* **Work task**: Check every line of the records below for the string "scale", then report only how many lines have it.

* **Entries shown**:
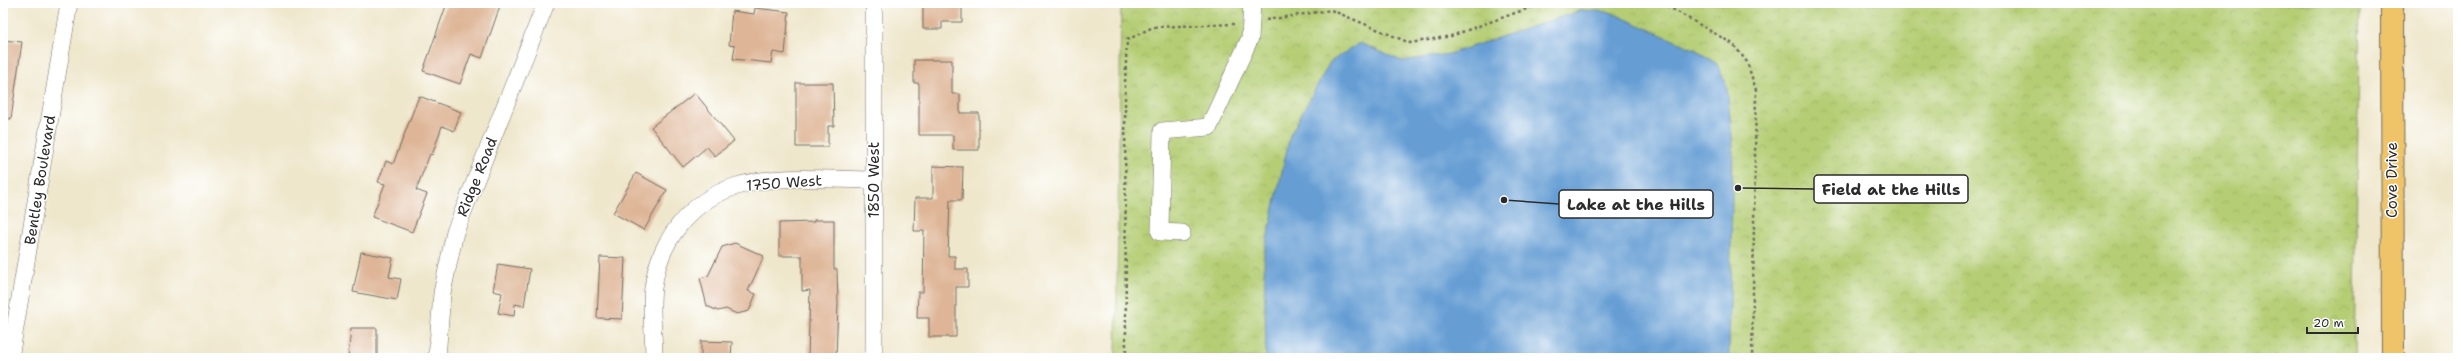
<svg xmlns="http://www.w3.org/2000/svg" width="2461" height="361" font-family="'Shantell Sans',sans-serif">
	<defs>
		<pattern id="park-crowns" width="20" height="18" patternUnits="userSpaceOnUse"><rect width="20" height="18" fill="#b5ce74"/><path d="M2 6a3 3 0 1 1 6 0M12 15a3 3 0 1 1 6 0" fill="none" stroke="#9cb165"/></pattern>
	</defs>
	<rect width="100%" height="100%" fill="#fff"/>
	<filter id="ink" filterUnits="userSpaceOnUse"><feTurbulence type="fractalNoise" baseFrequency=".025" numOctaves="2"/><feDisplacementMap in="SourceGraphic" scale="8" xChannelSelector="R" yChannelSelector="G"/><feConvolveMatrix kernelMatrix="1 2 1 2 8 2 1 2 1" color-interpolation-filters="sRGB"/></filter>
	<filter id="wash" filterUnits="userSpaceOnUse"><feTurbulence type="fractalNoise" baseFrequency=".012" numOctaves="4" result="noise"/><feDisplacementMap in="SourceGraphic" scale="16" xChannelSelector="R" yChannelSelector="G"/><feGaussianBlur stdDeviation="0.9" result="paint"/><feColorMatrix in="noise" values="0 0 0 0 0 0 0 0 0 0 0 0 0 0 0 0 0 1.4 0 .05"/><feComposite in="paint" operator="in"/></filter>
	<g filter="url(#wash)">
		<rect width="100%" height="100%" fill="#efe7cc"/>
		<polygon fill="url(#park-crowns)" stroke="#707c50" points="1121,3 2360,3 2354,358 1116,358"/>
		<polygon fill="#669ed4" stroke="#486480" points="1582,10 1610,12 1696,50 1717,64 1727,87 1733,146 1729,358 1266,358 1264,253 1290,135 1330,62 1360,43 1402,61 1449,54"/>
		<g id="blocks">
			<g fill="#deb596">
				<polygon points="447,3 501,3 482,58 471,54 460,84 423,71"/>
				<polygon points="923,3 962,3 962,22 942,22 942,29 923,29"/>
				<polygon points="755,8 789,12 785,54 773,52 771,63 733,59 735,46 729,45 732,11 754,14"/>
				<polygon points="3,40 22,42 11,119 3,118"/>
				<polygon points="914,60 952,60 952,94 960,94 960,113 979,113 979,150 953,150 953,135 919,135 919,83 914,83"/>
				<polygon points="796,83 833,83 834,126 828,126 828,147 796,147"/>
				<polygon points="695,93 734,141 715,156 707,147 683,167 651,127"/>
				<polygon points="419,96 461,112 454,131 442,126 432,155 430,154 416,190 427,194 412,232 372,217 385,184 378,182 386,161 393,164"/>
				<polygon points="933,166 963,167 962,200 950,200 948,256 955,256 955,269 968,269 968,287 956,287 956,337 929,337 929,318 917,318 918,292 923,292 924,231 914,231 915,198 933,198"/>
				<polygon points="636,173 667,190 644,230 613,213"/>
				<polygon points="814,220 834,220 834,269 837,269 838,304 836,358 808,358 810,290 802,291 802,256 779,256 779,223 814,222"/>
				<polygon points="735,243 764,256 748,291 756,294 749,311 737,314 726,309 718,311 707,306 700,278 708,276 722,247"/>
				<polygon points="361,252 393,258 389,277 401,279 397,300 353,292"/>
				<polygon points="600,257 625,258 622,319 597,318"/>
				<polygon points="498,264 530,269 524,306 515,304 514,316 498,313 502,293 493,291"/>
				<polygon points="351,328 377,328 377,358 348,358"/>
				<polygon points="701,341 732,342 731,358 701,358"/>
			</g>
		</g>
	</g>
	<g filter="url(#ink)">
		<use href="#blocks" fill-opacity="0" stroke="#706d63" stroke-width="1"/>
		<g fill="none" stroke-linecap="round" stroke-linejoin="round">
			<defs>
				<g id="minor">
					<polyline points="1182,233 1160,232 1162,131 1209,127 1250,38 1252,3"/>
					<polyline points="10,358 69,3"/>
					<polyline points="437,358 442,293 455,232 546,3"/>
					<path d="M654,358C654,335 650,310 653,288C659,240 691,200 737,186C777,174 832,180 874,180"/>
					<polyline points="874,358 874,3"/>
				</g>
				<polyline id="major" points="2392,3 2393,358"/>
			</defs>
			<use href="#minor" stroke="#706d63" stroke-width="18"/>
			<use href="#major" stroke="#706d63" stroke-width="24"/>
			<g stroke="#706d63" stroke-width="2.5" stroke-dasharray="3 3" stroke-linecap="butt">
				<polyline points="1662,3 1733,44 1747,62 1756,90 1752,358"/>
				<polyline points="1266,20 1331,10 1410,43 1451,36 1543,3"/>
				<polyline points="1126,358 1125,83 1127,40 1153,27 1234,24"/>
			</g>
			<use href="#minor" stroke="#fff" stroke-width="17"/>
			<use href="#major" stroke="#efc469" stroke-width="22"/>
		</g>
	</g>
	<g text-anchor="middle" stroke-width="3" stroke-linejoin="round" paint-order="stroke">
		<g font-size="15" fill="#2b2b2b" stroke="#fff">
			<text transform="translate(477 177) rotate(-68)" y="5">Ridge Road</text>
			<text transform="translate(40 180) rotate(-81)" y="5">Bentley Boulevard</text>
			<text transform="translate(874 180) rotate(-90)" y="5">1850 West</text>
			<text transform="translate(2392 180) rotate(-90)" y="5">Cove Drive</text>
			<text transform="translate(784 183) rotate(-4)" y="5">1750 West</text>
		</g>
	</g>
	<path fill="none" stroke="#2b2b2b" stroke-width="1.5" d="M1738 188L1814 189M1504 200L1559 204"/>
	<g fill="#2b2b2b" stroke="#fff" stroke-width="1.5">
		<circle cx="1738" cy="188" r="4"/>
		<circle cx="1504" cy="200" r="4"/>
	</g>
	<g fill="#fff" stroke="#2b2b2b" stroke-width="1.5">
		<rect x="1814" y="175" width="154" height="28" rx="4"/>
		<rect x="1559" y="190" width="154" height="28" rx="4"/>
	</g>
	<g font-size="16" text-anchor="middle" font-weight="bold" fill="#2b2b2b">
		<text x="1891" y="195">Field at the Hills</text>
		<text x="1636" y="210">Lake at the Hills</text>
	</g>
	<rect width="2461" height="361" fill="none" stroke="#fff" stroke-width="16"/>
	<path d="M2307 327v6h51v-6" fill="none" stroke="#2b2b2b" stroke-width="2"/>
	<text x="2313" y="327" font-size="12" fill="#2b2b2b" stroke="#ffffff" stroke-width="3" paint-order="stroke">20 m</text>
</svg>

==

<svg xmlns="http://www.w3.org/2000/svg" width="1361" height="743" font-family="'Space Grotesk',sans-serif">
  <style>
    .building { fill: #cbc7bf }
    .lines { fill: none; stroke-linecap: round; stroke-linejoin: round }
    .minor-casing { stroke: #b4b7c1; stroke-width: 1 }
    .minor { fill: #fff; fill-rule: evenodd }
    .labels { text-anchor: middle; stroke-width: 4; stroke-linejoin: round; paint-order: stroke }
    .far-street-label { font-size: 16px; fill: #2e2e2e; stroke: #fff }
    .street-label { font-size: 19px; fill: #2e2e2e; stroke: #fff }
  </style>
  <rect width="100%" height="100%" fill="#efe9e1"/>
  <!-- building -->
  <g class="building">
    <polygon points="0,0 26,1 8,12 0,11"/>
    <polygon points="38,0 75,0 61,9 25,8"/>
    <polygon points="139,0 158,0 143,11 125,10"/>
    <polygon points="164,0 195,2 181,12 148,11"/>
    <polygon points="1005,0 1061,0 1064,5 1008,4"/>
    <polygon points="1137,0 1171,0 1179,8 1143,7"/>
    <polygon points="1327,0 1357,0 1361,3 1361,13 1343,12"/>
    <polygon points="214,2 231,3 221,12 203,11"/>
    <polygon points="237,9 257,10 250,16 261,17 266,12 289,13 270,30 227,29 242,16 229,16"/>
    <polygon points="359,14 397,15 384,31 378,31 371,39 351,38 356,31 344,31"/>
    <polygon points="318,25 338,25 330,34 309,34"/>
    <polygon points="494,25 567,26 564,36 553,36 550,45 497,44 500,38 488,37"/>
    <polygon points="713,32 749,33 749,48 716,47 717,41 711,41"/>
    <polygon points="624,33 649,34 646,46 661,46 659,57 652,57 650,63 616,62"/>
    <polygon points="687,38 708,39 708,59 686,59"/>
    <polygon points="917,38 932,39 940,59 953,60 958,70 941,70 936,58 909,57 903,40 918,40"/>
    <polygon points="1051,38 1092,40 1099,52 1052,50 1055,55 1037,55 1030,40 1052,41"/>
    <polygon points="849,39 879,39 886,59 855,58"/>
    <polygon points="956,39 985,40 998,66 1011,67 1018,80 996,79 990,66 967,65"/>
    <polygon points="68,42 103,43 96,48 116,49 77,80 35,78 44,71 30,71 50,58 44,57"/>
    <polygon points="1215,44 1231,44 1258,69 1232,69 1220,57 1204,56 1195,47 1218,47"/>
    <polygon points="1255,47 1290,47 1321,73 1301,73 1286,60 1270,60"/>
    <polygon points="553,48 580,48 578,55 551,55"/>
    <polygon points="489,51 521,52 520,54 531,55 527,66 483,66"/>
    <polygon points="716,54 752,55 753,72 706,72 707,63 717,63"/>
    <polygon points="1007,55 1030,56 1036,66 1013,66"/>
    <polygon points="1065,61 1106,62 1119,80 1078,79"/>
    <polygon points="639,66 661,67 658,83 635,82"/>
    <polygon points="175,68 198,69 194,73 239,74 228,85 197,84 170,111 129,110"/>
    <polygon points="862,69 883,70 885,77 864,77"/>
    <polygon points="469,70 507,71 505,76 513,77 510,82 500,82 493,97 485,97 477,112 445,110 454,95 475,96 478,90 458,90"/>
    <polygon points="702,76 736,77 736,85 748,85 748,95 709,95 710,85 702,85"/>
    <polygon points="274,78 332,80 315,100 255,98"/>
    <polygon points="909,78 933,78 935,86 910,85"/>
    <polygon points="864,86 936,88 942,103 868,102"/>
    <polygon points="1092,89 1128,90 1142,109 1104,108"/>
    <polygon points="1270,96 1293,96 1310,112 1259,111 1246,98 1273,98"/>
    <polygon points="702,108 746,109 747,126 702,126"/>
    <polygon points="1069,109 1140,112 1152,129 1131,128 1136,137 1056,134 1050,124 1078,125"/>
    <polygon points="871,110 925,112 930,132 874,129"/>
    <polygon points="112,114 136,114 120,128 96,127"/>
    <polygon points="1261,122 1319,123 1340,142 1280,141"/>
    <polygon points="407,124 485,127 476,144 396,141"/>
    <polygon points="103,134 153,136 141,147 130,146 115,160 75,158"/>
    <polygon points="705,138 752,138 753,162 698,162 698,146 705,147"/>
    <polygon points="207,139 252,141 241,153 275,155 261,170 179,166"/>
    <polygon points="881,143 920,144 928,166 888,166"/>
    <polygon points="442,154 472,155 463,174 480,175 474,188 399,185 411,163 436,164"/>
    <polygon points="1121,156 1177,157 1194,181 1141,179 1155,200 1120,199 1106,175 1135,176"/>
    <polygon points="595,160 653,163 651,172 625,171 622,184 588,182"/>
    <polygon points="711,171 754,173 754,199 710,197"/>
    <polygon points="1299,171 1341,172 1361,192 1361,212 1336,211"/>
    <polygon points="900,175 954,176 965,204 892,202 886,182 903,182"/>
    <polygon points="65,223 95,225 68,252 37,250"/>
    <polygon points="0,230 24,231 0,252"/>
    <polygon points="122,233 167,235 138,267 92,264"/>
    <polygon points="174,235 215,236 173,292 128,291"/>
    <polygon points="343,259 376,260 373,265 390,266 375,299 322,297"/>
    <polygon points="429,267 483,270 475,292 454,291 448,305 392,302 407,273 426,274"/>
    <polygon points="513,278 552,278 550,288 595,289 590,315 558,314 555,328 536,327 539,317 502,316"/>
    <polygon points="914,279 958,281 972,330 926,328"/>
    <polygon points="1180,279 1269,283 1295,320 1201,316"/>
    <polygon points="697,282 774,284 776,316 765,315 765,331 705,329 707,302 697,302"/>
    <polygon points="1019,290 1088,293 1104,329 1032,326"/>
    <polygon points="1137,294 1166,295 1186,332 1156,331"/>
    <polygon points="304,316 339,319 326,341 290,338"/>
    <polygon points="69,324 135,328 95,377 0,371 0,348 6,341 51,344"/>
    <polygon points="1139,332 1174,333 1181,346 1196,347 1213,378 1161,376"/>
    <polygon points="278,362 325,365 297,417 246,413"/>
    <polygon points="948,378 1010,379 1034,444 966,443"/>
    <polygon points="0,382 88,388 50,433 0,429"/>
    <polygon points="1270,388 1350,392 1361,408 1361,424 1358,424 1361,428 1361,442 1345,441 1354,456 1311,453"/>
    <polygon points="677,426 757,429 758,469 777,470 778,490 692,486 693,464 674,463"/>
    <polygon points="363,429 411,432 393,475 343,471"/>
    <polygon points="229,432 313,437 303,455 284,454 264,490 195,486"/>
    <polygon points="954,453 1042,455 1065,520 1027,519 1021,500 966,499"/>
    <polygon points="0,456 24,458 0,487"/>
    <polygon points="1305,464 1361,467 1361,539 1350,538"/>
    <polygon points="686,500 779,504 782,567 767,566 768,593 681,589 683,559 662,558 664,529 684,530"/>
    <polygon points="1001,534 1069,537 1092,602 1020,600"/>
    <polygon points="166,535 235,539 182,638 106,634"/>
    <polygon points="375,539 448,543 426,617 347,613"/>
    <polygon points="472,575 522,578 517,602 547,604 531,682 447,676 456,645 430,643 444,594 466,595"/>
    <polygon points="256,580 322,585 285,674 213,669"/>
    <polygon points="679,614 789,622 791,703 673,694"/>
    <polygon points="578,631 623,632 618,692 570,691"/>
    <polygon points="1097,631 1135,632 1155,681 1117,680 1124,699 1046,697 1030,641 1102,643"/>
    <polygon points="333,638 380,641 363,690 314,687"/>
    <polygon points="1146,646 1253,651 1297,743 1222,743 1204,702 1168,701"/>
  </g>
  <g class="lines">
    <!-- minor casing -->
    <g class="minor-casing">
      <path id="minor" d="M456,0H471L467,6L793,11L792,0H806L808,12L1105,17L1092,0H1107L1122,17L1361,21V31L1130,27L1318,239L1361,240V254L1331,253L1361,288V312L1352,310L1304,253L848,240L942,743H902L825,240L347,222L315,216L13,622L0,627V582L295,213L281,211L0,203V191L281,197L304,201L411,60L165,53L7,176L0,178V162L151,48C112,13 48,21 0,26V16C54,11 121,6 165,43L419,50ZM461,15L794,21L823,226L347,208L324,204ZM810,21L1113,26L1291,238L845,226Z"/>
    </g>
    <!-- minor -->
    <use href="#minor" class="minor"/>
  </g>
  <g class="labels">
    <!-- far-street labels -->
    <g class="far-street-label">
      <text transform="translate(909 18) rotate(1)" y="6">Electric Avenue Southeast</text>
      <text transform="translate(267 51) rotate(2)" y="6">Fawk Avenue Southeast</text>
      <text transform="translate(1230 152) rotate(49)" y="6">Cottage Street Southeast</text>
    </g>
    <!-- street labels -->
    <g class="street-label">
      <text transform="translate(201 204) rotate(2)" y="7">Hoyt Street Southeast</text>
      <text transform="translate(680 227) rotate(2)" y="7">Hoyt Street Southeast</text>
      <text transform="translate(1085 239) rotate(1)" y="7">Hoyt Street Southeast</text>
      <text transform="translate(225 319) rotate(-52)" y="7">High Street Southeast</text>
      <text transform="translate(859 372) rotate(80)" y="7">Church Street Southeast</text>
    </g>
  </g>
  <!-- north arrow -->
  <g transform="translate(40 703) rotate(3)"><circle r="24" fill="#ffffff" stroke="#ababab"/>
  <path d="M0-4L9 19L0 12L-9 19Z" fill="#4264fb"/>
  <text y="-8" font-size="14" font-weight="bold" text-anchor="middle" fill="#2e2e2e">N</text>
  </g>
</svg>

* **Your solution**: 2